Reputation: 33
Although read_html_live() does return a nodeset that seems to contain all the relevant "bits", I can't then use html_elements() on it (even though the same website, and the same xpath, work perfectly using the more traditional read_html).
I have experience using various other libraries for webscraping, but I'm a relatively new convert to rvest, so entirely possible I'm missing something obvious.
Minimum working example below:
library(rvest)
x <- read_html("https://www.ngaarawhetu.org/news/")
y <- read_html_live("https://www.ngaarawhetu.org/news/")
x_ele <- html_elements(x, xpath = "//link[@rel = 'alternate']") # Just to demonstrate - doesn't seem to work with anything
y_ele <- html_elements(y, xpath = "//link[@rel = 'alternate']")
print(x_ele)
print(y_ele)
The 'x' version, using read_html(), returns the expected values:
{xml_nodeset (5)}
[1] <link rel="alternate" type="application/rss+xml" title="Ngā Ara Whetū » Feed" href="https://www.ngaarawhetu.org/feed/ ...
[2] <link rel="alternate" type="application/rss+xml" title="Ngā Ara Whetū » Comments Feed" href="https://www.ngaarawhetu. ...
[3] <link rel="alternate" type="application/json" href="https://www.ngaarawhetu.org/wp-json/wp/v2/pages/113">\n
[4] <link rel="alternate" type="application/json+oembed" href="https://www.ngaarawhetu.org/wp-json/oembed/1.0/embed?url=h ...
[5] <link rel="alternate" type="text/xml+oembed" href="https://www.ngaarawhetu.org/wp-json/oembed/1.0/embed?url=https%3A% ...

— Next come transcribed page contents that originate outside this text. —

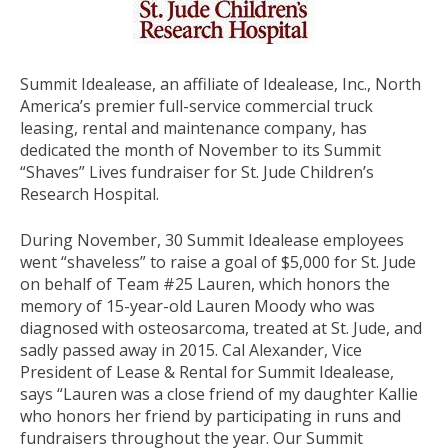
Summit Idealease, an affiliate of Idealease, Inc., North
America’s premier full-service commercial truck
leasing, rental and maintenance company, has
dedicated the month of November to its Summit
“Shaves” Lives fundraiser for St. Jude Children’s
Research Hospital.
During November, 30 Summit Idealease employees
went “shaveless” to raise a goal of $5,000 for St. Jude
on behalf of Team #25 Lauren, which honors the
memory of 15-year-old Lauren Moody who was
diagnosed with osteosarcoma, treated at St. Jude, and
sadly passed away in 2015. Cal Alexander, Vice
President of Lease & Rental for Summit Idealease,
says “Lauren was a close friend of my daughter Kallie
who honors her friend by participating in runs and
fundraisers throughout the year. Our Summit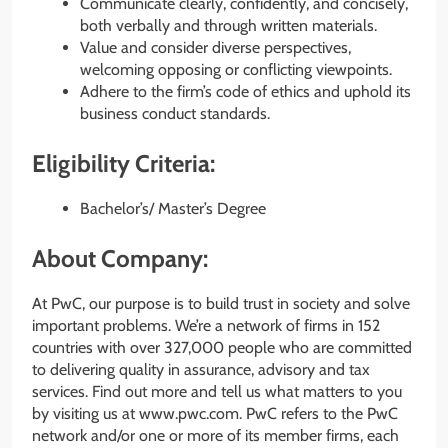
Communicate clearly, confidently, and concisely,
both verbally and through written materials.
Value and consider diverse perspectives,
welcoming opposing or conflicting viewpoints.
Adhere to the firm’s code of ethics and uphold its
business conduct standards.
Eligibility Criteria:
Bachelor’s/ Master’s Degree
About Company:
At PwC, our purpose is to build trust in society and solve
important problems. We’re a network of firms in 152
countries with over 327,000 people who are committed
to delivering quality in assurance, advisory and tax
services. Find out more and tell us what matters to you
by visiting us at www.pwc.com. PwC refers to the PwC
network and/or one or more of its member firms, each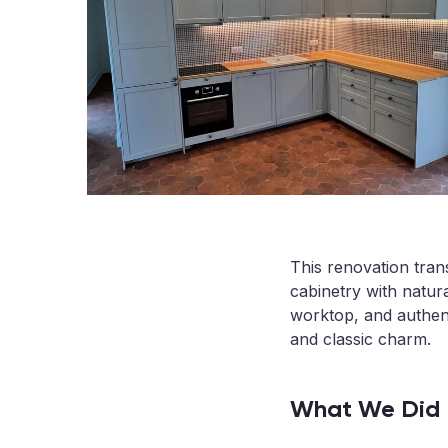
This renovation tran
cabinetry with natura
worktop, and authen
and classic charm.
What We Did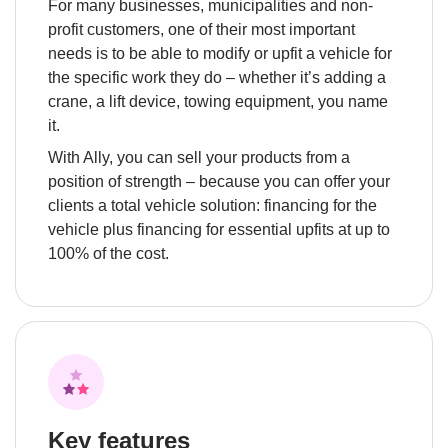
For many businesses, municipalities and non-
profit customers, one of their most important 
needs is to be able to modify or upfit a vehicle for 
the specific work they do – whether it’s adding a 
crane, a lift device, towing equipment, you name 
it.
With Ally, you can sell your products from a 
position of strength – because you can offer your 
clients a total vehicle solution: financing for the 
vehicle plus financing for essential upfits at up to 
100% of the cost.
Key features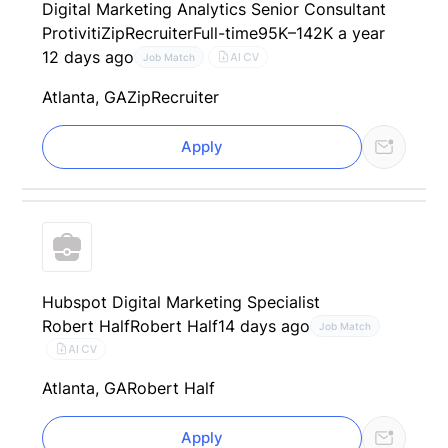
Digital Marketing Analytics Senior Consultant
Protiviti
ZipRecruiter
Full-time
95K–142K a year
12 days ago
AI CV
Job Match
Atlanta, GA
ZipRecruiter
Apply
Hubspot Digital Marketing Specialist
Robert Half
Robert Half
14 days ago
Job Match
AI CV
Atlanta, GA
Robert Half
Apply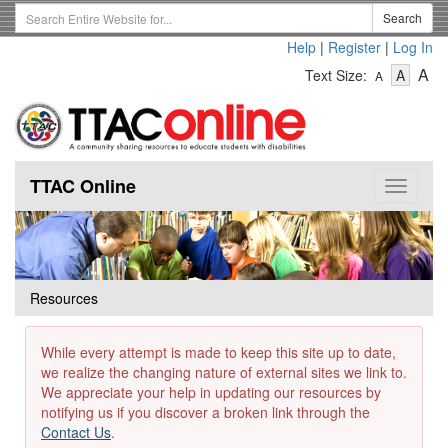
Skip
Search
Search
to
Term
Help
|
Register
|
Log In
main
-
-
content
-
A
Text Size:
A
A
Text
Text
Te
Size
Size
Si
-
-
Small
-
Mediu
La
TTAC Online
Toggle
navigat
Resources
While every attempt is made to keep this site up to date,
we realize the changing nature of external sites we link to.
We appreciate your help in updating our resources by
notifying us if you discover a broken link through the
Contact Us
.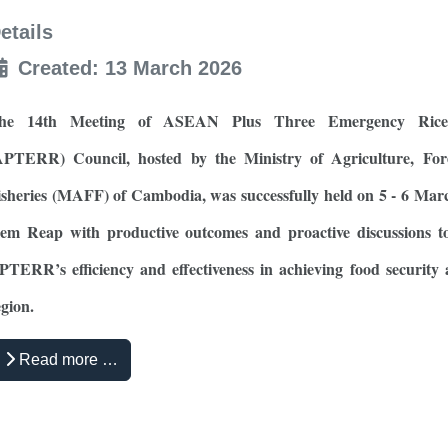
etails
Created: 13 March 2026
he 14th Meeting of ASEAN Plus Three Emergency Rice
APTERR) Council, hosted by the Ministry of Agriculture, For
isheries (MAFF) of Cambodia, was successfully held on 5 - 6 Mar
iem Reap with productive outcomes and proactive discussions t
PTERR’s efficiency and effectiveness in achieving food security 
egion.
Read more …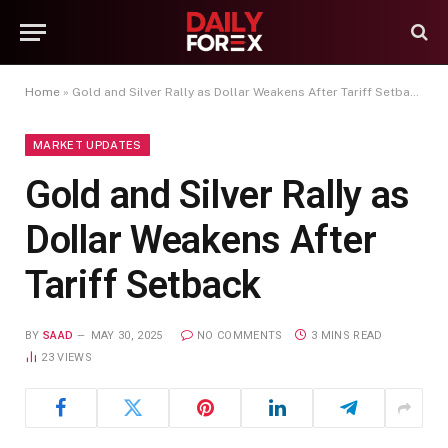
Home
»
Gold and Silver Rally as Dollar Weakens After Tariff Setback
MARKET UPDATES
Gold and Silver Rally as
Dollar Weakens After
Tariff Setback
BY
SAAD
MAY 30, 2025
NO COMMENTS
3 MINS READ
23
VIEWS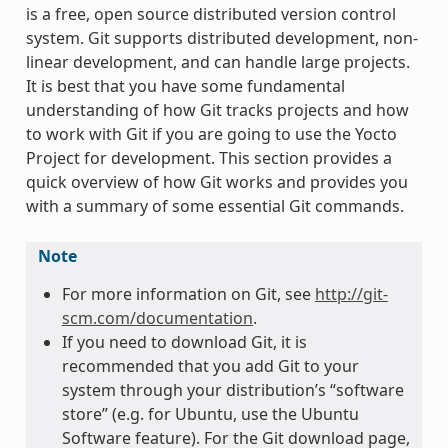
is a free, open source distributed version control
system. Git supports distributed development, non-
linear development, and can handle large projects.
It is best that you have some fundamental
understanding of how Git tracks projects and how
to work with Git if you are going to use the Yocto
Project for development. This section provides a
quick overview of how Git works and provides you
with a summary of some essential Git commands.
Note
For more information on Git, see
http://git-
scm.com/documentation
.
If you need to download Git, it is
recommended that you add Git to your
system through your distribution’s “software
store” (e.g. for Ubuntu, use the Ubuntu
Software feature). For the Git download page,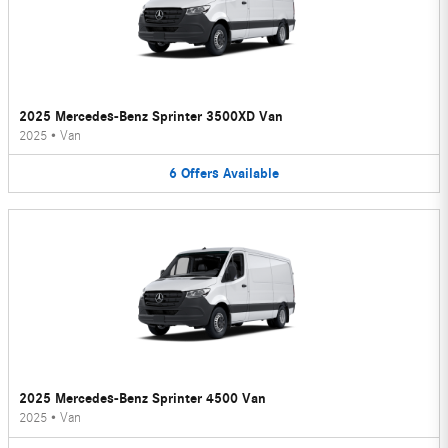
2025 Mercedes-Benz Sprinter 3500XD Van
2025
•
Van
6
Offers
Available
2025 Mercedes-Benz Sprinter 4500 Van
2025
•
Van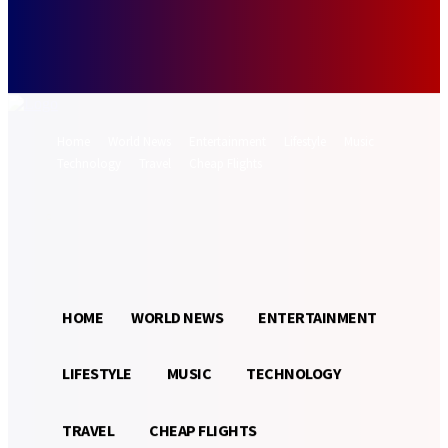
Forgot your password? Get help
Password recovery
Recover your password
your email
A password will be e-mailed to you.
Home
World News
Entertainment
Lifestyle
Music
Technology
Travel
Cheap Flights
Sign in / Join
22.3
Munich
C
HOME
WORLD NEWS
ENTERTAINMENT
LIFESTYLE
MUSIC
TECHNOLOGY
TRAVEL
CHEAP FLIGHTS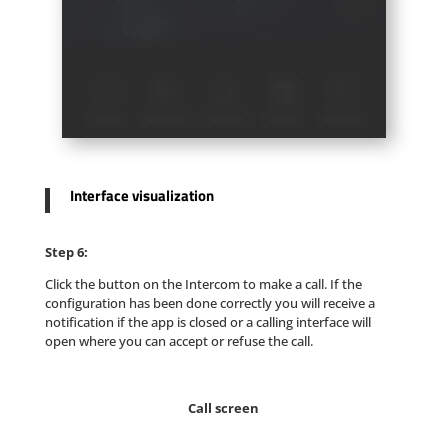
Interface visualization
Step 6:
Click the button on the Intercom to make a call. If the
configuration has been done correctly you will receive a
notification if the app is closed or a calling interface will
open where you can accept or refuse the call.
Call screen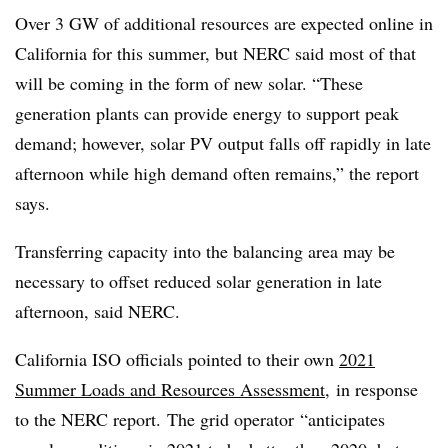
Over 3 GW of additional resources are expected online in
California for this summer, but NERC said most of that
will be coming in the form of new solar. “These
generation plants can provide energy to support peak
demand; however, solar PV output falls off rapidly in late
afternoon while high demand often remains,” the report
says.
Transferring capacity into the balancing area may be
necessary to offset reduced solar generation in late
afternoon, said NERC.
California ISO officials pointed to their own
2021
Summer Loads and Resources Assessment
, in response
to the NERC report.
The grid operator
“anticipates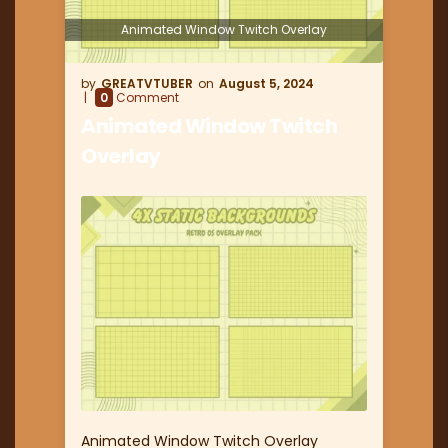
Animated Window Twitch Overlay
GREATVTUBER
August 5, 2024
0
Comment
Animated Window Twitch
Overlay
Animated Window Twitch Overlay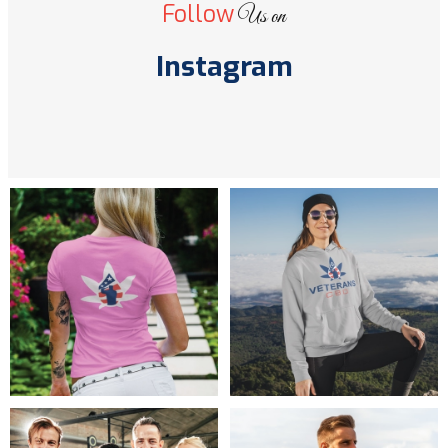
Follow
Us on
Instagram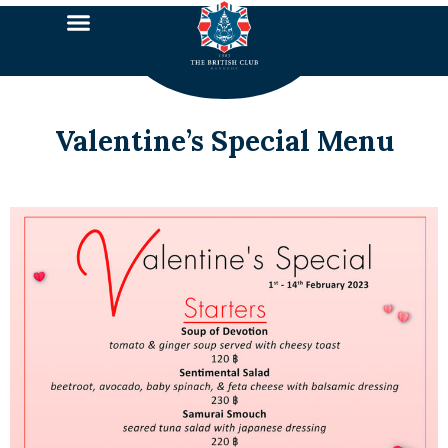
Valentine’s Special Menu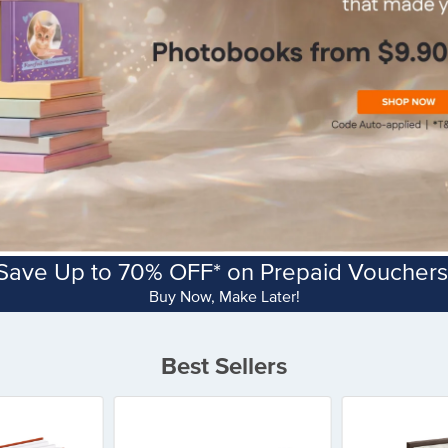
Save Up to 70% OFF* on Prepaid Vouchers
Buy Now, Make Later!
Best Sellers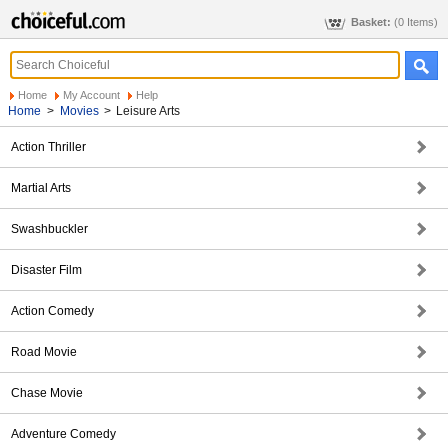
Basket:
(0 Items)
Home
My Account
Help
Home
>
Movies
>
Leisure Arts
Action Thriller
Martial Arts
Swashbuckler
Disaster Film
Action Comedy
Road Movie
Chase Movie
Adventure Comedy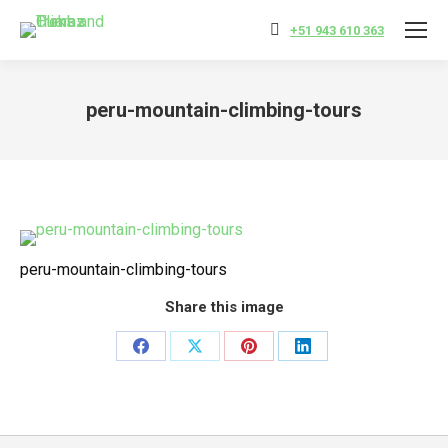
+51 943 610 363
peru-mountain-climbing-tours
You are here:
peru-mountain-climbing-tours
Share this image
Share
Share
Share
Share
on
on
on
on
Facebook
X
Pinterest
LinkedIn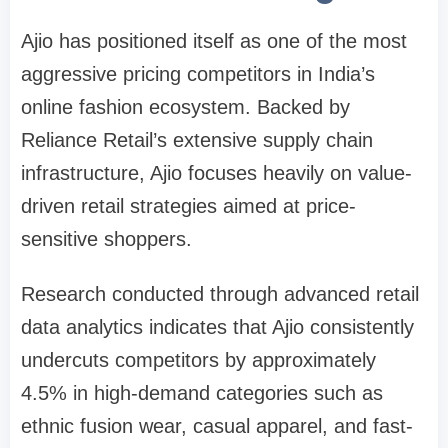
Ajio has positioned itself as one of the most
aggressive pricing competitors in India’s
online fashion ecosystem. Backed by
Reliance Retail’s extensive supply chain
infrastructure, Ajio focuses heavily on value-
driven retail strategies aimed at price-
sensitive shoppers.
Research conducted through advanced retail
data analytics indicates that Ajio consistently
undercuts competitors by approximately
4.5% in high-demand categories such as
ethnic fusion wear, casual apparel, and fast-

Whereas the 'y' version, using read_html_live() returns no results:
{xml_nodeset (0)}
For this particular website, I would expect html_elements() to return the same results for both object classes (xml_document/xml_node vs. LiveHTML/R6).
Upvotes: 1
Views: 301
Reputation: 33
As per margusl's comment above, the answer was to swap the quotation marks from
html_elements(y, xpath = "//link[@rel = 'alternate']")
to
html_elements(y, xpath = '//link[@rel = "alternate"]')
.
Upvotes: 1